PARIS (AFP) — Le couturier Franck Sorbier, créateur discret à l’univers poétique et coloré, célèbre ses dix ans de haute couture avec une rétrospective au Musée des Tissus de Lyon qui témoigne de l’imagination et du travail sur la matière de cet artisan passionné. “C’est un moment important de ma vie”, dit Franck Sorbier, 48 ans, également à l’honneur dans les vitrines du ministère de la Culture, au Palais Royal, qui évoquent l’histoire de sa collection haute couture pour l’été 2009. Le couturier, qui a présenté sa première collection il y a plus de vingt ans, est devenu membre invité de la Chambre syndicale de la couture en 1999 avant de faire son entrée dans le petit cercle des maisons de haute couture en 2005.

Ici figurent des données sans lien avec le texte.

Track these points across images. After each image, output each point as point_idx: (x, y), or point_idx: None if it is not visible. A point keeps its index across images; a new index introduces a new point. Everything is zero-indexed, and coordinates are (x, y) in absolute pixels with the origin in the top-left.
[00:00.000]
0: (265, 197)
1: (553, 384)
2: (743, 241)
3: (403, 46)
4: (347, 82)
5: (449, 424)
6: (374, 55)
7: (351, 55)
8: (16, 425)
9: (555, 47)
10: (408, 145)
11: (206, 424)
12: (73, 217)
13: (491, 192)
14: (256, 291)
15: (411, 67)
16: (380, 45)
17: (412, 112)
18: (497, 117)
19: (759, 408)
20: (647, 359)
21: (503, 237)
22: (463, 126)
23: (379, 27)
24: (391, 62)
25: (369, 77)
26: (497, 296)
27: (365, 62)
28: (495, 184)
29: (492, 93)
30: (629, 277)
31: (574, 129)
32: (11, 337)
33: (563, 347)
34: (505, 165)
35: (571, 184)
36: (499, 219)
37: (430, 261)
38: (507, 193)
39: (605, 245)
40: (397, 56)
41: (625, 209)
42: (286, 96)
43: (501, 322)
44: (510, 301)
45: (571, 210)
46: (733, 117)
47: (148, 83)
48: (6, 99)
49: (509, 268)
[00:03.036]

Cet homme souriant au regard rêveur derrière ses binocles, ancien élève de l’école de stylisme Esmod, a toujours eu une conception exigeante de la couture. “Etre couturier, c’est un état d’esprit, ce n’est pas faire de la mode”, explique-t-il à l’AFP. “La haute couture représente des valeurs. Il faut avoir la volonté de défendre un patrimoine et une exception française”. L’exposition lyonnaise, intitulée “La couture Corps et Ame”, est parrainée notamment par le brodeur François Lesage et le bottier Raymond Massaro, deux artisans d’art dont le talent est souvent mis à contribution par la haute couture.

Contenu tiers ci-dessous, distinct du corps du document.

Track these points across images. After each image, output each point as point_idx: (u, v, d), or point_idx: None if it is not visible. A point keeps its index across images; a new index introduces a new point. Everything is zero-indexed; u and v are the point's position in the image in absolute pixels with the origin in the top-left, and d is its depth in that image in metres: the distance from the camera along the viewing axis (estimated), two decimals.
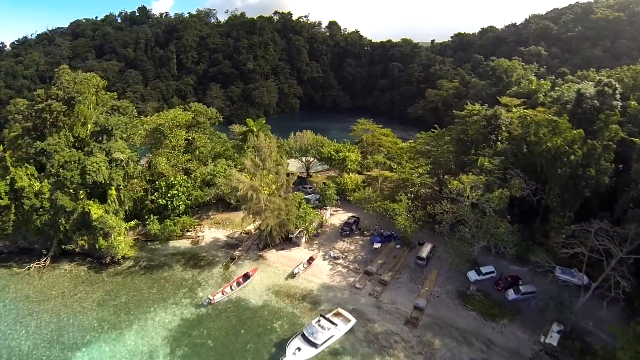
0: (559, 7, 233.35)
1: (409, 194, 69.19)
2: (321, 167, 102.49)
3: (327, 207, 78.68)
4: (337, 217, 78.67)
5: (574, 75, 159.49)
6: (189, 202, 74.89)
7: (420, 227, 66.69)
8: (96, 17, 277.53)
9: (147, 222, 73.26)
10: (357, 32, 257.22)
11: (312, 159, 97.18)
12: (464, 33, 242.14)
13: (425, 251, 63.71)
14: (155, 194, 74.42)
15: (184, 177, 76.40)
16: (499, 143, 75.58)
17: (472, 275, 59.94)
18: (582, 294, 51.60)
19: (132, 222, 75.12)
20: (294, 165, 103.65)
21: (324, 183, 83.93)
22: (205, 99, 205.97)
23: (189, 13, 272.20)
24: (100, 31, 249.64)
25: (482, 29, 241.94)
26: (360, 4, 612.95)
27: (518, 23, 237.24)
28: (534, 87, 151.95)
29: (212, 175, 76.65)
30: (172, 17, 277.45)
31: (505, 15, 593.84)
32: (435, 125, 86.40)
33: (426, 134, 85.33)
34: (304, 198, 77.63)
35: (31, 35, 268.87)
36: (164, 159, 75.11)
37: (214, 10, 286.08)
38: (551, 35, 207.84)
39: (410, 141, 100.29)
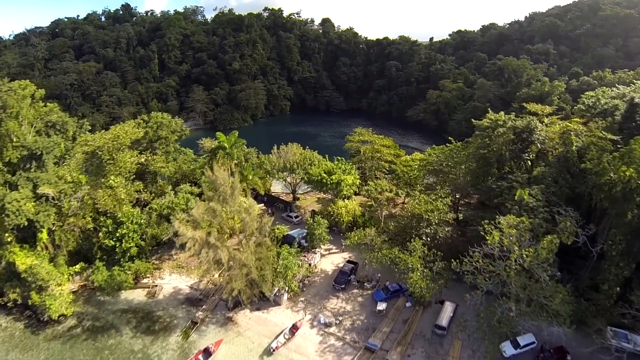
0: (561, 5, 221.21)
1: (423, 237, 53.30)
2: (310, 188, 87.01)
3: (317, 250, 62.25)
4: (329, 259, 62.68)
5: (588, 77, 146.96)
6: (143, 242, 59.44)
7: (443, 286, 50.78)
8: (78, 16, 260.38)
9: (92, 270, 58.45)
10: (351, 29, 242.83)
11: (299, 178, 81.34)
12: (465, 30, 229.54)
13: (445, 316, 48.23)
14: (100, 234, 59.16)
15: (136, 212, 60.67)
16: (529, 162, 61.57)
17: (508, 348, 44.91)
18: None
19: (77, 265, 60.54)
20: (277, 186, 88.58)
21: (312, 213, 68.06)
22: (187, 102, 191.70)
23: (175, 10, 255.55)
24: (80, 30, 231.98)
25: (484, 26, 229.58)
26: (354, 3, 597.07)
27: (521, 20, 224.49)
28: (547, 89, 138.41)
29: (170, 209, 60.64)
30: (158, 14, 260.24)
31: (502, 14, 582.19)
32: (450, 139, 72.01)
33: (439, 148, 71.01)
34: (286, 235, 62.28)
35: (9, 35, 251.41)
36: (107, 191, 58.66)
37: (201, 7, 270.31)
38: (558, 33, 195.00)
39: (416, 154, 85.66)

Fréquemment vêtu d’une blouse blanche, Franck Sorbier “envisage (son) métier à l’ancienne”. Il insiste sur sa volonté de “continuer à avoir un contact direct avec la matière”, parle de la nécessité de faire preuve de “ténacité” et de “beaucoup d’humilité”. Jusqu’au 20 septembre, le visiteur pourra admirer environ 180 modèles de haute couture, des croquis, des échantillons, des maquettes de cartons d’invitation. Ils sont organisés selon un parcours chromatique, d’une pièce et d’une couleur à l’autre, du noir vers le blanc, en passant par le technicolor, le bleu ou des tenues de scène créées pour des artistes comme Johnny Halliday ou Mylène Farmer. “Toutes les pièces sont uniques”, souligne Franck Sorbier.

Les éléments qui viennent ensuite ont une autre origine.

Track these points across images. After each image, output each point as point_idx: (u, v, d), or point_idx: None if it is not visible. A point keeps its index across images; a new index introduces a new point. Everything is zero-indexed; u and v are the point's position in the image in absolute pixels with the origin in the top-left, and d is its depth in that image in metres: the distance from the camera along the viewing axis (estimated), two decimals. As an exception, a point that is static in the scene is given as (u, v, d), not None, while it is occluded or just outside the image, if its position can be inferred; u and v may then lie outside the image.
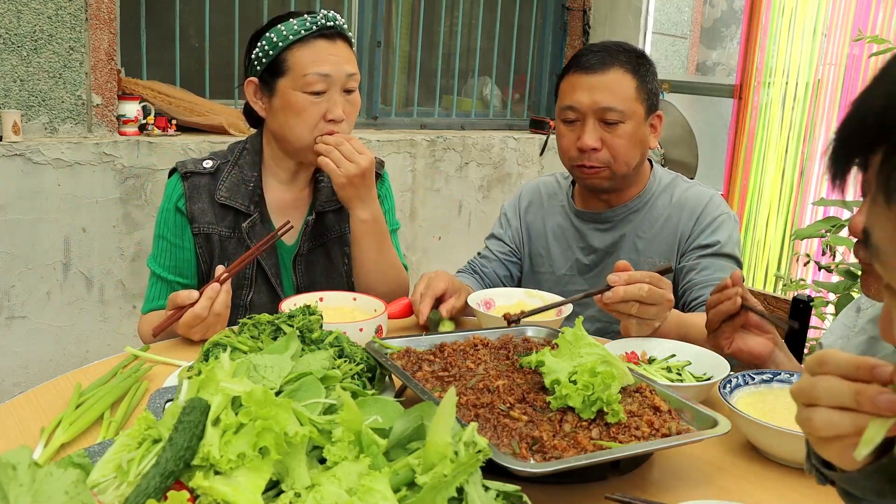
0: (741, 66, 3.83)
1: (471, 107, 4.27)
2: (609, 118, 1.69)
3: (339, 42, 1.69)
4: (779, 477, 1.09)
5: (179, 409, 0.86)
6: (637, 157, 1.74)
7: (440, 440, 0.81)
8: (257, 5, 3.50)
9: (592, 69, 1.70)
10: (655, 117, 1.78)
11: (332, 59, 1.66)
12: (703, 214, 1.77)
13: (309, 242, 1.77)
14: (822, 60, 3.68)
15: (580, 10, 4.41)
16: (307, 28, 1.66)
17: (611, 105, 1.68)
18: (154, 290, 1.74)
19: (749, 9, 3.78)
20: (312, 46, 1.66)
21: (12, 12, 2.72)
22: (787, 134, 3.78)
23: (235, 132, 3.19)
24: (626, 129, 1.70)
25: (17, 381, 2.86)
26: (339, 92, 1.68)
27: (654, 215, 1.81)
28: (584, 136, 1.70)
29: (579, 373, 1.05)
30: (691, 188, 1.83)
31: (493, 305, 1.66)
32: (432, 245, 3.85)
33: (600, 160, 1.71)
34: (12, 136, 2.72)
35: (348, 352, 1.20)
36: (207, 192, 1.70)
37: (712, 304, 1.36)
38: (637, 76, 1.71)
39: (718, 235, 1.74)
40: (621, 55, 1.72)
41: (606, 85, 1.69)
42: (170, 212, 1.71)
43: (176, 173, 1.73)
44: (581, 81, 1.71)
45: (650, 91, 1.74)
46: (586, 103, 1.69)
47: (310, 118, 1.66)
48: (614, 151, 1.70)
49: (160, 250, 1.73)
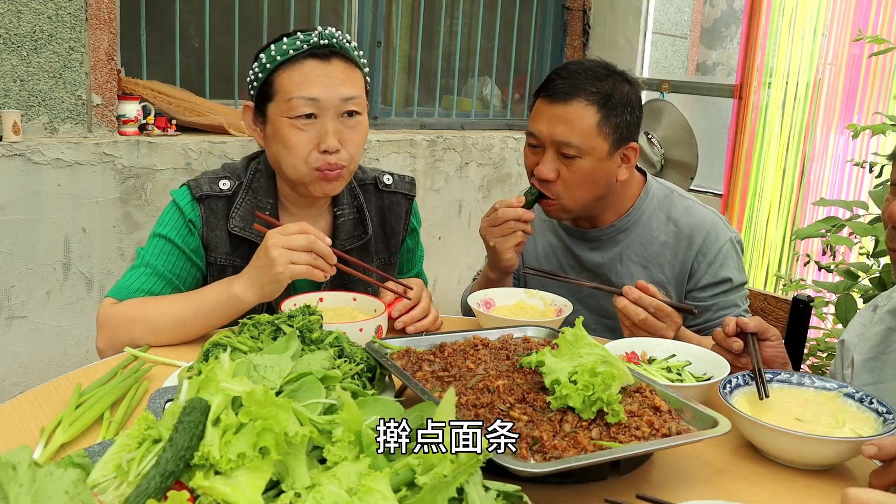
0: (741, 66, 3.83)
1: (471, 107, 4.27)
2: (565, 152, 1.62)
3: (334, 62, 1.52)
4: (779, 477, 1.09)
5: (179, 409, 0.86)
6: (592, 194, 1.67)
7: (440, 440, 0.81)
8: (257, 5, 3.50)
9: (556, 98, 1.63)
10: (629, 149, 1.68)
11: (323, 80, 1.50)
12: (704, 246, 1.71)
13: (332, 282, 1.62)
14: (822, 60, 3.67)
15: (580, 10, 4.41)
16: (297, 48, 1.50)
17: (567, 140, 1.61)
18: (147, 282, 1.52)
19: (749, 9, 3.78)
20: (300, 67, 1.50)
21: (12, 12, 2.72)
22: (787, 134, 3.78)
23: (235, 132, 3.19)
24: (583, 164, 1.62)
25: (17, 381, 2.86)
26: (333, 118, 1.51)
27: (648, 238, 1.75)
28: (541, 164, 1.65)
29: (579, 373, 1.05)
30: (690, 211, 1.75)
31: (493, 305, 1.66)
32: (432, 245, 3.85)
33: (553, 192, 1.66)
34: (12, 136, 2.72)
35: (348, 352, 1.20)
36: (223, 219, 1.56)
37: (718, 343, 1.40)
38: (603, 109, 1.61)
39: (726, 270, 1.71)
40: (590, 84, 1.62)
41: (566, 117, 1.61)
42: (184, 225, 1.56)
43: (187, 189, 1.57)
44: (544, 109, 1.65)
45: (618, 124, 1.63)
46: (545, 133, 1.64)
47: (299, 149, 1.50)
48: (566, 186, 1.65)
49: (161, 250, 1.56)
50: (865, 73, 3.55)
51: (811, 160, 3.75)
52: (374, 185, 1.72)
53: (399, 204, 1.75)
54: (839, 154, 3.66)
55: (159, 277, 1.54)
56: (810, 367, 2.89)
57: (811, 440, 1.07)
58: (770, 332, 1.36)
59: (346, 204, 1.66)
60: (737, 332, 1.35)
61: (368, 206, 1.70)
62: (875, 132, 2.87)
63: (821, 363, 2.89)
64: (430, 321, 1.58)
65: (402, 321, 1.56)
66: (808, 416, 1.18)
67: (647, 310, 1.46)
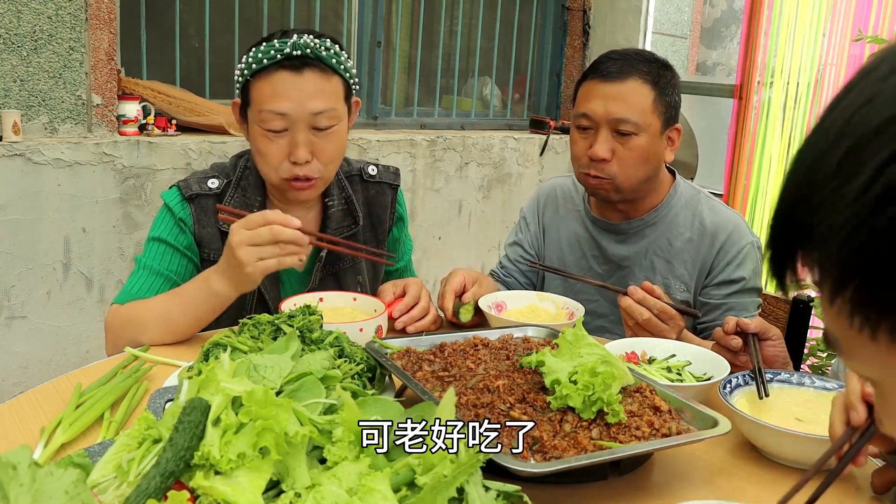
0: (741, 66, 3.83)
1: (471, 107, 4.27)
2: (622, 129, 1.64)
3: (306, 73, 1.50)
4: (779, 477, 1.09)
5: (180, 409, 0.86)
6: (646, 172, 1.69)
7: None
8: (257, 5, 3.50)
9: (610, 77, 1.65)
10: (674, 130, 1.72)
11: (294, 94, 1.49)
12: (727, 244, 1.72)
13: (321, 272, 1.67)
14: (822, 60, 3.67)
15: (580, 10, 4.41)
16: (270, 57, 1.49)
17: (625, 116, 1.63)
18: (146, 282, 1.55)
19: (749, 9, 3.78)
20: (271, 80, 1.49)
21: (12, 12, 2.72)
22: (787, 134, 3.78)
23: (235, 132, 3.18)
24: (639, 142, 1.65)
25: (17, 381, 2.86)
26: (303, 130, 1.50)
27: (674, 233, 1.76)
28: (595, 145, 1.65)
29: (579, 373, 1.05)
30: (716, 211, 1.77)
31: (505, 308, 1.65)
32: (432, 245, 3.85)
33: (607, 172, 1.66)
34: (12, 136, 2.72)
35: (348, 352, 1.20)
36: (214, 216, 1.58)
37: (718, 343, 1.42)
38: (656, 87, 1.65)
39: (743, 271, 1.71)
40: (641, 65, 1.66)
41: (623, 95, 1.64)
42: (175, 225, 1.59)
43: (177, 190, 1.59)
44: (597, 89, 1.66)
45: (669, 104, 1.68)
46: (600, 113, 1.65)
47: (271, 159, 1.52)
48: (623, 164, 1.66)
49: (156, 252, 1.58)
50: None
51: (811, 160, 3.75)
52: (359, 177, 1.75)
53: (384, 193, 1.77)
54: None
55: (157, 276, 1.56)
56: (810, 367, 2.89)
57: (811, 440, 1.07)
58: (771, 332, 1.36)
59: (336, 195, 1.68)
60: (736, 331, 1.35)
61: (356, 196, 1.72)
62: (875, 132, 2.86)
63: (821, 363, 2.89)
64: (429, 321, 1.59)
65: (401, 321, 1.56)
66: (808, 416, 1.18)
67: (651, 311, 1.46)
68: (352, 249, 1.61)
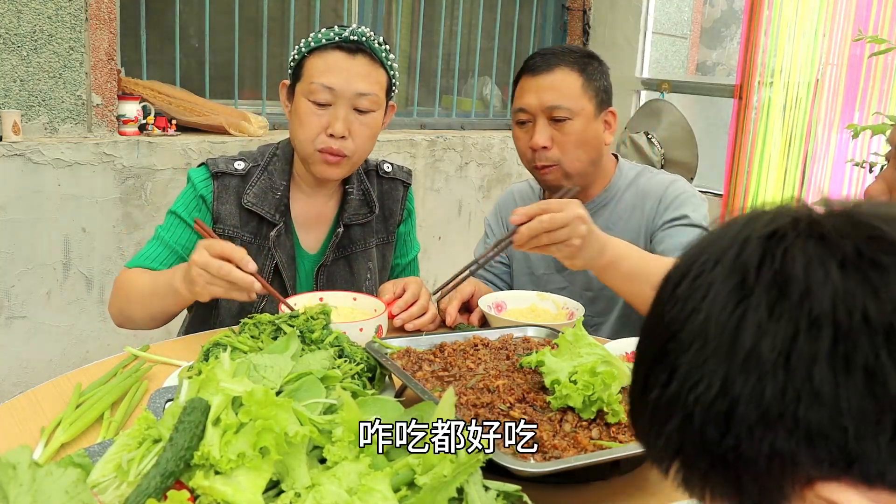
0: (741, 66, 3.83)
1: (471, 107, 4.27)
2: (557, 115, 1.71)
3: (358, 57, 1.62)
4: (779, 477, 1.09)
5: (180, 409, 0.86)
6: (588, 155, 1.75)
7: (440, 440, 0.81)
8: (257, 5, 3.49)
9: (538, 70, 1.73)
10: (608, 114, 1.78)
11: (344, 73, 1.61)
12: (665, 195, 1.78)
13: (334, 254, 1.75)
14: (822, 60, 3.68)
15: (580, 10, 4.42)
16: (329, 38, 1.63)
17: (557, 103, 1.70)
18: (155, 251, 1.65)
19: (749, 9, 3.78)
20: (326, 57, 1.62)
21: (12, 12, 2.72)
22: (787, 134, 3.79)
23: (235, 132, 3.19)
24: (575, 126, 1.71)
25: (17, 381, 2.86)
26: (345, 107, 1.62)
27: (622, 208, 1.82)
28: (535, 135, 1.73)
29: (579, 373, 1.05)
30: (655, 176, 1.84)
31: (505, 308, 1.66)
32: (432, 245, 3.85)
33: (550, 158, 1.73)
34: (12, 136, 2.72)
35: (348, 352, 1.20)
36: (236, 195, 1.67)
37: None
38: (583, 74, 1.73)
39: (684, 209, 1.74)
40: (567, 56, 1.75)
41: (553, 84, 1.72)
42: (194, 199, 1.67)
43: (205, 167, 1.68)
44: (529, 84, 1.74)
45: (598, 88, 1.75)
46: (535, 104, 1.72)
47: (310, 128, 1.62)
48: (564, 149, 1.72)
49: (170, 224, 1.67)
50: (865, 73, 3.56)
51: (812, 160, 3.75)
52: (375, 172, 1.86)
53: (397, 189, 1.88)
54: (840, 154, 3.67)
55: (165, 247, 1.65)
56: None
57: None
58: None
59: (355, 185, 1.79)
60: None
61: (372, 189, 1.83)
62: (875, 132, 2.87)
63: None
64: (427, 319, 1.61)
65: (400, 318, 1.58)
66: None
67: (543, 227, 1.37)
68: (280, 299, 1.52)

Les “sortilèges du noir” proposent “une accumulation de noirs dans des techniques et des matières différentes”, dans le désordre chronologique: robe en rubans (hiver 2003-04), robe longue en dentelle rebrodée (été 2006), robe courte à franges en macramé et rubans (été 2007)… Dans la salle “Technicolor”, le “Roi mage africain”, l’un des rares modèles de prêt-à-porter (hiver 1996-97), en macramé de scoubidous multicolores, côtoie “Mère Térésa” (hiver 2008-09), un imperméable en accumulation de sacs de shopping en plastique. Plus loin, Franck Sorbier montre son travail sur le raphia qu’il utilise en macramé pour une robe pagne, compressé pour un bustier, compressé et rebrodé de perles pour une veste.
On retrouve aussi les robes en soie compressée qui sont sa signature. Au fil des vitrines, le visiteur mesure la passion de Franck Sorbier pour la matière qu’il travaille énormément, retrouvant à l’occasion des techniques anciennes. L’exposition de quelques-unes de ses anciennes blouses et de la machine à coudre sur laquelle il a fait ses premiers modèles de haute couture visent à souligner que “le couturier est un artisan mais aussi un technicien”. Parmi les “clous” de l’exposition figure “Le voile du bonheur”, un assemblage de carrés d’organza blanc signés en lettres d’or par des dizaines de personnalités comme Carla Bruni, Philippe Sollers, Jean-Pierre Chevènement ou Line Renaud.